Keynotes


Unlocking Autonomous Mobility

Vinay Shet, Director of Product Management, Lyft, San Francisco, California
Wednesday, November 6

Abstract: Autonomous cars are expected to dramatically redefine the future of transportation. When fully realized, this technology promises to unlock a myriad societal, environmental, and economic benefits. From a technical standpoint, autonomous cars pose significant challenges. An autonomous car needs to perceive the world around it, it needs to maintain a precise geographic context of its location, it needs to predict the future state of all dynamic agents, and finally, it needs to plan its own trajectory to progress to its destination.
In this talk, I will discuss Lyft's mission to build the world's best transportation network and how autonomous cars play a key role in realizing it. I will then present our approach to building autonomous cars breaking down the technical components, digging deeper into perception, prediction, planning, and HD Mapping. I will also discuss our efforts to democratize access to autonomous technology to the broader academic community through the release of open datasets and hosting academic competitions. With this, I hope to share insights into the motivations, challenges, and technologies for autonomous cars from the perspective of an advanced industrial program.

Biography: Vinay Shet is a Director of Product Management at Lyft Level 5 leading the Mapping, Data, and Knowledge efforts for Lyft’s self-driving car initiative. Before Lyft, Vinay was at Google as the product lead for Google Maps’ Road Network and Navigation data. At Google, he led the team that pioneered the use of machine learning to create maps data from street level and aerial imagery. Before that, he was the Product Manager for Google Street View as well as reCAPTCHA, launching the “I’m not a robot” CAPTCHA. Vinay has a Ph.D. in Computer Science focusing on Computer Vision from the University of Maryland, College Park and was a Scientist at Siemens Corporate Research, focused on Machine Learning and Computer Vision, for several years post-Ph.D. He has published over 20 papers and has over 25 issued/pending patents. He has served as a reviewer/program committee member of multiple computer vision journals, conferences, and workshops such as CVPR, ECCV, ICCV, AVSS, etc.

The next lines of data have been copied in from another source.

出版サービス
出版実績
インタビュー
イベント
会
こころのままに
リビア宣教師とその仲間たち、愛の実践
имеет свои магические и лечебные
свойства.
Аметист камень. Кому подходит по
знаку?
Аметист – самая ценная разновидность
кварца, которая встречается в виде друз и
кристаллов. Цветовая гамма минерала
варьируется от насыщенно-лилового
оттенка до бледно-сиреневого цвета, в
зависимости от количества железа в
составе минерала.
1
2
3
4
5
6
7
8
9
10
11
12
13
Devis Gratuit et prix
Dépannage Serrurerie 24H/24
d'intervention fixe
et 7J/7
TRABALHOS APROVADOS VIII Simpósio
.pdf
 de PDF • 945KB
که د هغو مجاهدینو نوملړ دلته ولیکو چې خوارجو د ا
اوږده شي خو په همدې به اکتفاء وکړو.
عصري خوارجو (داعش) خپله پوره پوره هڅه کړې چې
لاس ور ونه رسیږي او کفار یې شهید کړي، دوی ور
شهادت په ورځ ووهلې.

Visual Spatial Analytics and Trusted Information for Effective Decision Making

David S. Ebert, Silicon Valley Professor of Electrical and Computer Engineering, Purdue University, West Lafayette, Indiana
Thursday, November 7

Abstract: Information, not just data, is key to today's global challenges. To solve these challenges requires not only advancing geospatial and big data analytics but requires new analysis and decision-making environments that enable reliable decisions from trustable, understandable information that go beyond current approaches to machine learning and artificial intelligence. These environments are successful when they effectively couple human decision making with advanced, guided spatial analytics in human-computer collaborative discourse and decision making (HCCD). Our HCCD approach builds upon visual analytics, natural scale templates, traceable information, human-guided analytics, and explainable and interactive machine learning, focusing on empowering the decision-maker through interactive visual spatial analytic environments where non-digital human expertise and experience can be combined with state-of-the-art and transparent analytical techniques. When we combine this approach with real-world application-driven research, not only does the pace of scientific innovation accelerate, but impactful change occurs. I'll describe how we have applied these techniques to challenges in sustainability, security, resiliency, public safety, and disaster management.

Biography: David Ebert is the Silicon Valley Professor of Electrical and Computer Engineering at Purdue University, a Fellow of the IEEE, director of the Center for Education and Research in Information Assurance and Security (CERIAS), and director of the Visual Analytics for Command Control and Interoperability Center (VACCINE), the Visualization Science team of the Department of Homeland Security's Command Control and Interoperability Emeritus Center of Excellence. Ebert performs research in visual analytics, human-computer teaming, advanced predictive analytics, volume rendering, illustrative visualization, and procedural abstraction of complex, massive data. He is the recipient of the 2017 IEEE Computer Society vgTC Technical Achievement Award for seminal contributions in visual analytics. He has been very active in the visualization community, serving as Editor in Chief of IEEE Transactions on Visualization and Computer Graphics, serving as IEEE Computer Society Vice President and the IEEE Computer Society's VP of Publications, and successfully managing a large program of external funding to develop more effective methods for visually communicating information.